(Data items)
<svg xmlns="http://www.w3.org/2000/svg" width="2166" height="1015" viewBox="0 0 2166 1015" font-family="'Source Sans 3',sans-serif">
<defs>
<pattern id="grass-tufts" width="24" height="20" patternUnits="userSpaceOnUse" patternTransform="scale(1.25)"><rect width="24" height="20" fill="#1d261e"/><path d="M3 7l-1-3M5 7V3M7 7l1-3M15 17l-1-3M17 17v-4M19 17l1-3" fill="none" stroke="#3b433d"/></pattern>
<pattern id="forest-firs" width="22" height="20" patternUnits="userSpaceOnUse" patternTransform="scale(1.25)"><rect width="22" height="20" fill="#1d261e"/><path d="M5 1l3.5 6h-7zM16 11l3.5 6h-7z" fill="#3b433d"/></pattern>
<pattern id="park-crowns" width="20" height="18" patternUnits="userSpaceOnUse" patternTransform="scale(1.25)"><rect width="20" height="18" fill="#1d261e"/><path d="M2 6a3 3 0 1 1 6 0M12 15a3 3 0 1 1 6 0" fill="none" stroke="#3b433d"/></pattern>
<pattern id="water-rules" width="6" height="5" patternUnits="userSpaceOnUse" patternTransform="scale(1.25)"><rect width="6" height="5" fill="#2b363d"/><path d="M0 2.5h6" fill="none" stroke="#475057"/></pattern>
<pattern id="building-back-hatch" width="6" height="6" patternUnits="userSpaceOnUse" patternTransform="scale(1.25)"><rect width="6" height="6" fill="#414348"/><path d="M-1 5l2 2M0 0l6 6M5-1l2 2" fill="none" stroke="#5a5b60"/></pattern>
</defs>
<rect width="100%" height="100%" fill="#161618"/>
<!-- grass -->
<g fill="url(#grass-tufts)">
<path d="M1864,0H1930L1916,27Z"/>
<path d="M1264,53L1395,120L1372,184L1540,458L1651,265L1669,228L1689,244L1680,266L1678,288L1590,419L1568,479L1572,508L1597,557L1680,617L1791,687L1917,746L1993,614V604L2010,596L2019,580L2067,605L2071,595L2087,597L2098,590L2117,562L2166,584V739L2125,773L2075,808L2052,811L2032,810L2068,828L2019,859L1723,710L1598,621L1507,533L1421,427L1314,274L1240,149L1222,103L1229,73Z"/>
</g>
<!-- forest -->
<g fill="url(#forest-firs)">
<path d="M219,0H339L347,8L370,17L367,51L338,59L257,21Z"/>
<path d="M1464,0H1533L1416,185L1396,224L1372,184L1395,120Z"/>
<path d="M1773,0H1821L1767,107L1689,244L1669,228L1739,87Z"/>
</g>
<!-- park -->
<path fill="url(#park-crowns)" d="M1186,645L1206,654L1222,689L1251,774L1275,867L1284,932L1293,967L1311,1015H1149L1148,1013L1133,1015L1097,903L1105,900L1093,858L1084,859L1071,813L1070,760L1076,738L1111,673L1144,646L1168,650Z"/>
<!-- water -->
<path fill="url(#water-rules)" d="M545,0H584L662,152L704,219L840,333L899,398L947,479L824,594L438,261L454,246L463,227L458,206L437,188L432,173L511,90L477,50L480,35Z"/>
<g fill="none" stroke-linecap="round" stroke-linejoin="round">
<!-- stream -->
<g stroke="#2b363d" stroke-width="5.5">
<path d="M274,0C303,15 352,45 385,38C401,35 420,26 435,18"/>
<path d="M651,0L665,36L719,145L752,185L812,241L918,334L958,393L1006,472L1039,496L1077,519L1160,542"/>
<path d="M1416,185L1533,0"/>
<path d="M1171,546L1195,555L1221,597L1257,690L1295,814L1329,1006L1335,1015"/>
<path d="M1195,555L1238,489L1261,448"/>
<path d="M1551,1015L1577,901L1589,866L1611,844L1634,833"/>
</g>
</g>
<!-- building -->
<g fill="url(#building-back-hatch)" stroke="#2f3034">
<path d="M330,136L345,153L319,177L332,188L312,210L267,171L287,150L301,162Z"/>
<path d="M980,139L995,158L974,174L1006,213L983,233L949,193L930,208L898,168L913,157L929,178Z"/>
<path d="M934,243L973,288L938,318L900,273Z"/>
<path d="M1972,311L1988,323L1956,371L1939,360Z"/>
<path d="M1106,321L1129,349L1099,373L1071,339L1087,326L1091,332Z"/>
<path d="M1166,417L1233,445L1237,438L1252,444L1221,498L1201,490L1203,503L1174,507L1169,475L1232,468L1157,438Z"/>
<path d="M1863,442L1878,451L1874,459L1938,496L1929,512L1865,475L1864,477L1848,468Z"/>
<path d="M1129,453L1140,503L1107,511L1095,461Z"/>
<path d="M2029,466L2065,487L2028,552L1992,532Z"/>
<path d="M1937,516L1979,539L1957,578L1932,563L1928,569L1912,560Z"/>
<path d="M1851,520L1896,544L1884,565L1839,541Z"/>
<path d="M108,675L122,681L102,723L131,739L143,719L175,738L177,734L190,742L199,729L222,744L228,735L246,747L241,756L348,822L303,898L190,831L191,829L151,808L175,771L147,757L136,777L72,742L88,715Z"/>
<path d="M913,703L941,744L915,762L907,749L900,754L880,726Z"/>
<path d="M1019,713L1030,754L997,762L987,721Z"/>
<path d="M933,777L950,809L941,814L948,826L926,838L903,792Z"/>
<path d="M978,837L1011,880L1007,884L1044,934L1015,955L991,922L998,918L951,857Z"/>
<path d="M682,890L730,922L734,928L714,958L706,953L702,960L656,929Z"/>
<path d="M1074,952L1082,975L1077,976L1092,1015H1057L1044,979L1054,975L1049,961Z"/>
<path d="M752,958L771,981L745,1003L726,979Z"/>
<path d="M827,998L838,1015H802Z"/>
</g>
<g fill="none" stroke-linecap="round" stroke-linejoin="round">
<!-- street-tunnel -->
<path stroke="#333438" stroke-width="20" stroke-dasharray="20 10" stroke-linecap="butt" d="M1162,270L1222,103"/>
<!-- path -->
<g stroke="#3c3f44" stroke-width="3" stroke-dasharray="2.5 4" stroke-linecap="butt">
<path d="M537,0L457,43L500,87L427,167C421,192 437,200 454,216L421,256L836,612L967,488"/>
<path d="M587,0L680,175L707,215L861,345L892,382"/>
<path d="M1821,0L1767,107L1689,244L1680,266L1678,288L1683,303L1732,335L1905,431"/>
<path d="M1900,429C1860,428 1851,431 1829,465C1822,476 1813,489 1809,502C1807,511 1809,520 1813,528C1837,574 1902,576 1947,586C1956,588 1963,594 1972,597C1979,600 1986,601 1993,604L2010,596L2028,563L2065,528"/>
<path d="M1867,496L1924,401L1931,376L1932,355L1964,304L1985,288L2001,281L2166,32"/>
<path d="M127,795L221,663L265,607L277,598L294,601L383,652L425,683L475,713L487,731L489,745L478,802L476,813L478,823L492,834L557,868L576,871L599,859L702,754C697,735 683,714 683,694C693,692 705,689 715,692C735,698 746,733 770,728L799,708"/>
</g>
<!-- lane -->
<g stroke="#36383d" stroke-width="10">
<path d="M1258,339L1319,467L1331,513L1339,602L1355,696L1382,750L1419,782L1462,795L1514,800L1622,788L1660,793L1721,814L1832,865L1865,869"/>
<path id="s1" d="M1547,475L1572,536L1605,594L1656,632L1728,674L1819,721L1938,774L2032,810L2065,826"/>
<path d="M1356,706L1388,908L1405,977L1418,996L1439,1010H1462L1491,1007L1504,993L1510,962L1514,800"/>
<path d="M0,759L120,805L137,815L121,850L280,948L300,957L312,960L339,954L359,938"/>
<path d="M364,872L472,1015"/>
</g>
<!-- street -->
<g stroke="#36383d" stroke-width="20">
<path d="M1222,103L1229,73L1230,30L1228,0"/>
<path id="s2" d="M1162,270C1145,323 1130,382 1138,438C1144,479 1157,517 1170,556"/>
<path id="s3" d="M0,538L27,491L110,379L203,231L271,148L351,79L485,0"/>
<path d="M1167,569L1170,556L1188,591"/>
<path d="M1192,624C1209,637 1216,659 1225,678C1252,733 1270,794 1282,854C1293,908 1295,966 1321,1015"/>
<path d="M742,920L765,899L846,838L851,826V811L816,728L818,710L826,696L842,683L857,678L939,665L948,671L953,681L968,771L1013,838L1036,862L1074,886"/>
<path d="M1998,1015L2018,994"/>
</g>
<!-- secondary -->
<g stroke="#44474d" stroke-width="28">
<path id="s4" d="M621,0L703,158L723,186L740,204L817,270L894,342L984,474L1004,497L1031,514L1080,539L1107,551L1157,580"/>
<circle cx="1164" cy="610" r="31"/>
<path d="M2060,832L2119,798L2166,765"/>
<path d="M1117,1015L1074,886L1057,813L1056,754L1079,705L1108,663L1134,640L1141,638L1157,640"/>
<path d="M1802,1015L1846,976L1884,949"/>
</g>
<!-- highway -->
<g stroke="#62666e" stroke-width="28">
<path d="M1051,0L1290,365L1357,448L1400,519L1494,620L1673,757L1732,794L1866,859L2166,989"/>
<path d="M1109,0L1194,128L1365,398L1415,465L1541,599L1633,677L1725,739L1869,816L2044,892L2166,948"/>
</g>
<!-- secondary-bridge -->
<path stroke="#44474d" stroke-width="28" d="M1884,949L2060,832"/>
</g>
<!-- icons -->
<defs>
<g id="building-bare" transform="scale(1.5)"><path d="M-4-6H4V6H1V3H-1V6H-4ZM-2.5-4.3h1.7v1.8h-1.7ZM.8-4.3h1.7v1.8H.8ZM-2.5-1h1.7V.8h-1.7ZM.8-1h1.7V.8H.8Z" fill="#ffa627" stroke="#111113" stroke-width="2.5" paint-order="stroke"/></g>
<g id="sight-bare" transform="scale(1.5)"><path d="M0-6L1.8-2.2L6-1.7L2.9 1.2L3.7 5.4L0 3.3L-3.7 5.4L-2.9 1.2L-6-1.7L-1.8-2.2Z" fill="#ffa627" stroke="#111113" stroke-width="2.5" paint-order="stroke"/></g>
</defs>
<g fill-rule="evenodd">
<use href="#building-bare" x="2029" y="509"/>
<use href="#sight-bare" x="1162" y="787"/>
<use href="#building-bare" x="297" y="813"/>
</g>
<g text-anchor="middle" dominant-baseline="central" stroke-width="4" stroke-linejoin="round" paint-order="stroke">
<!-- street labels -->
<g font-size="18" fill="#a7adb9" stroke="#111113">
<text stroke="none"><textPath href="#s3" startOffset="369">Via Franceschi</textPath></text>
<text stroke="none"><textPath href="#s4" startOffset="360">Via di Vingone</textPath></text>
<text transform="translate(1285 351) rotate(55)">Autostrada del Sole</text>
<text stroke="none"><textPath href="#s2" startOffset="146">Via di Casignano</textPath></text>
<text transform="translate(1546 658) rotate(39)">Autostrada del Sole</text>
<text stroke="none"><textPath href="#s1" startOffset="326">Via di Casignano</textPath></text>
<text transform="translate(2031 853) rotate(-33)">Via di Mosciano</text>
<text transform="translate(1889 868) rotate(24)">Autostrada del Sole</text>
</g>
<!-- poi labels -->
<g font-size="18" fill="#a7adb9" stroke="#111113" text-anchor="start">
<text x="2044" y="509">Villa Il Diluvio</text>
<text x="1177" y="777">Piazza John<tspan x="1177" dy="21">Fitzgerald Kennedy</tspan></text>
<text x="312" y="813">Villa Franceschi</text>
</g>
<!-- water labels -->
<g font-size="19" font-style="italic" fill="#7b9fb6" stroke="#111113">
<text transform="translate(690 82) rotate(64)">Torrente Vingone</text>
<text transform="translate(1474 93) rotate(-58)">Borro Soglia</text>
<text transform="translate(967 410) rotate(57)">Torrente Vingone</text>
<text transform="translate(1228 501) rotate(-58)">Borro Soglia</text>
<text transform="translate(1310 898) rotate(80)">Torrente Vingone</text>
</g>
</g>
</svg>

→ Exercise goal: For the lines above, output exactly those from the line containing "<!-- street labels -->" through the line containing "<!-- poi labels -->", and skip the others.

→ Exercise output:
<!-- street labels -->
<g font-size="18" fill="#a7adb9" stroke="#111113">
<text stroke="none"><textPath href="#s3" startOffset="369">Via Franceschi</textPath></text>
<text stroke="none"><textPath href="#s4" startOffset="360">Via di Vingone</textPath></text>
<text transform="translate(1285 351) rotate(55)">Autostrada del Sole</text>
<text stroke="none"><textPath href="#s2" startOffset="146">Via di Casignano</textPath></text>
<text transform="translate(1546 658) rotate(39)">Autostrada del Sole</text>
<text stroke="none"><textPath href="#s1" startOffset="326">Via di Casignano</textPath></text>
<text transform="translate(2031 853) rotate(-33)">Via di Mosciano</text>
<text transform="translate(1889 868) rotate(24)">Autostrada del Sole</text>
</g>
<!-- poi labels -->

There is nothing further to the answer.